- [Task prompt]
Return the following data exactly, with all pictures left out.

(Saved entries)
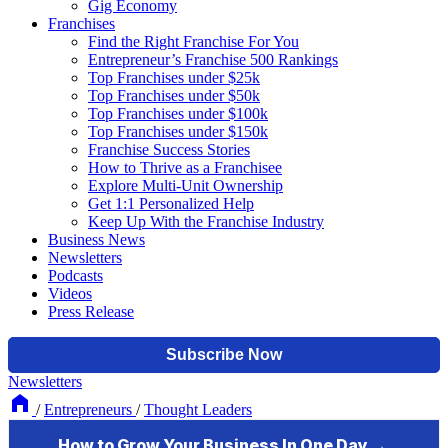
Gig Economy
Franchises
Find the Right Franchise For You
Entrepreneur’s Franchise 500 Rankings
Top Franchises under $25k
Top Franchises under $50k
Top Franchises under $100k
Top Franchises under $150k
Franchise Success Stories
How to Thrive as a Franchisee
Explore Multi-Unit Ownership
Get 1:1 Personalized Help
Keep Up With the Franchise Industry
Business News
Newsletters
Podcasts
Videos
Press Release
Newsletters
/
Entrepreneurs
/
Thought Leaders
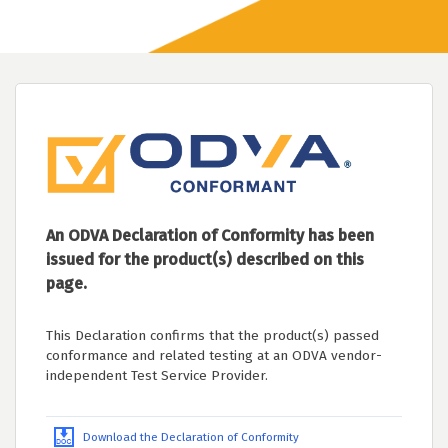
An ODVA Declaration of Conformity has been
issued for the product(s) described on this
page.
This Declaration confirms that the product(s) passed
conformance and related testing at an ODVA vendor-
independent Test Service Provider.
Download the Declaration of Conformity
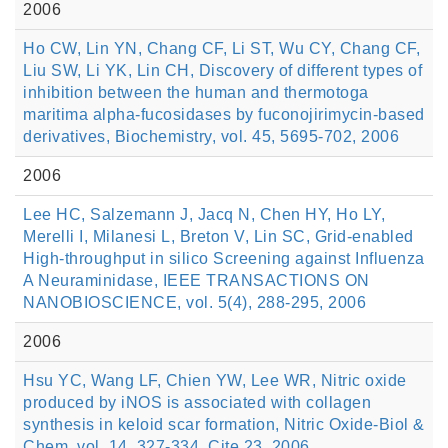
2006
Ho CW, Lin YN, Chang CF, Li ST, Wu CY, Chang CF,
Liu SW, Li YK, Lin CH, Discovery of different types of
inhibition between the human and thermotoga
maritima alpha-fucosidases by fuconojirimycin-based
derivatives, Biochemistry, vol. 45, 5695-702, 2006
2006
Lee HC, Salzemann J, Jacq N, Chen HY, Ho LY,
Merelli I, Milanesi L, Breton V, Lin SC, Grid-enabled
High-throughput in silico Screening against Influenza
A Neuraminidase, IEEE TRANSACTIONS ON
NANOBIOSCIENCE, vol. 5(4), 288-295, 2006
2006
Hsu YC, Wang LF, Chien YW, Lee WR, Nitric oxide
produced by iNOS is associated with collagen
synthesis in keloid scar formation, Nitric Oxide-Biol &
Chem, vol. 14, 327-334. Cite 23, 2006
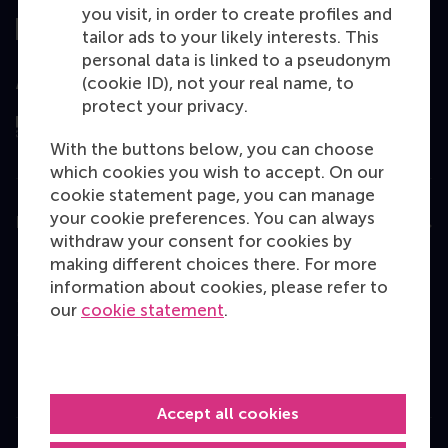
you visit, in order to create profiles and
tailor ads to your likely interests. This
personal data is linked to a pseudonym
(cookie ID), not your real name, to
Assessed by
protect your privacy.
With the buttons below, you can choose
which cookies you wish to accept. On our
cookie statement page, you can manage
your cookie preferences. You can always
Education
withdraw your consent for cookies by
Bachelor
making different choices there. For more
information about cookies, please refer to
Master
our
cookie statement
.
MBA
Executive Education
Programme finder
Accept all cookies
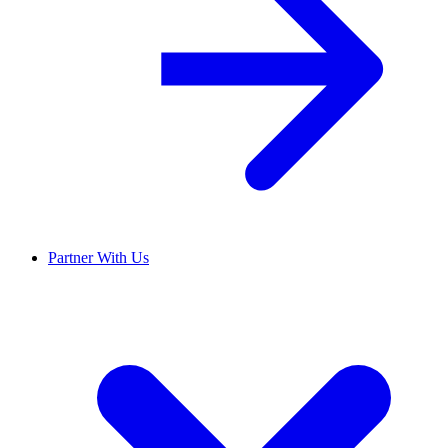
Partner With Us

- [Response for this exercise]
Gig Economy
Franchises
Find the Right Franchise For You
Entrepreneur’s Franchise 500 Rankings
Top Franchises under $25k
Top Franchises under $50k
Top Franchises under $100k
Top Franchises under $150k
Franchise Success Stories
How to Thrive as a Franchisee
Explore Multi-Unit Ownership
Get 1:1 Personalized Help
Keep Up With the Franchise Industry
Business News
Newsletters
Podcasts
Videos
Press Release
Newsletters
/
Entrepreneurs
/
Thought Leaders
An ODVA Declaration of Conformity has been
issued for the product(s) described on this
page.
This Declaration confirms that the product(s) passed
conformance and related testing at an ODVA vendor-
independent Test Service Provider.
Download the Declaration of Conformity
2006
Ho CW, Lin YN, Chang CF, Li ST, Wu CY, Chang CF,
Liu SW, Li YK, Lin CH, Discovery of different types of
inhibition between the human and thermotoga
maritima alpha-fucosidases by fuconojirimycin-based
derivatives, Biochemistry, vol. 45, 5695-702, 2006
2006
Lee HC, Salzemann J, Jacq N, Chen HY, Ho LY,
Merelli I, Milanesi L, Breton V, Lin SC, Grid-enabled
High-throughput in silico Screening against Influenza
A Neuraminidase, IEEE TRANSACTIONS ON
NANOBIOSCIENCE, vol. 5(4), 288-295, 2006
2006
Hsu YC, Wang LF, Chien YW, Lee WR, Nitric oxide
produced by iNOS is associated with collagen
synthesis in keloid scar formation, Nitric Oxide-Biol &
Chem, vol. 14, 327-334. Cite 23, 2006
you visit, in order to create profiles and
tailor ads to your likely interests. This
personal data is linked to a pseudonym
(cookie ID), not your real name, to
Assessed by
protect your privacy.
With the buttons below, you can choose
which cookies you wish to accept. On our
cookie statement page, you can manage
your cookie preferences. You can always
Education
withdraw your consent for cookies by
Bachelor
making different choices there. For more
information about cookies, please refer to
Master
our
cookie statement
.
MBA
Executive Education
Programme finder
Accept all cookies
Partner With Us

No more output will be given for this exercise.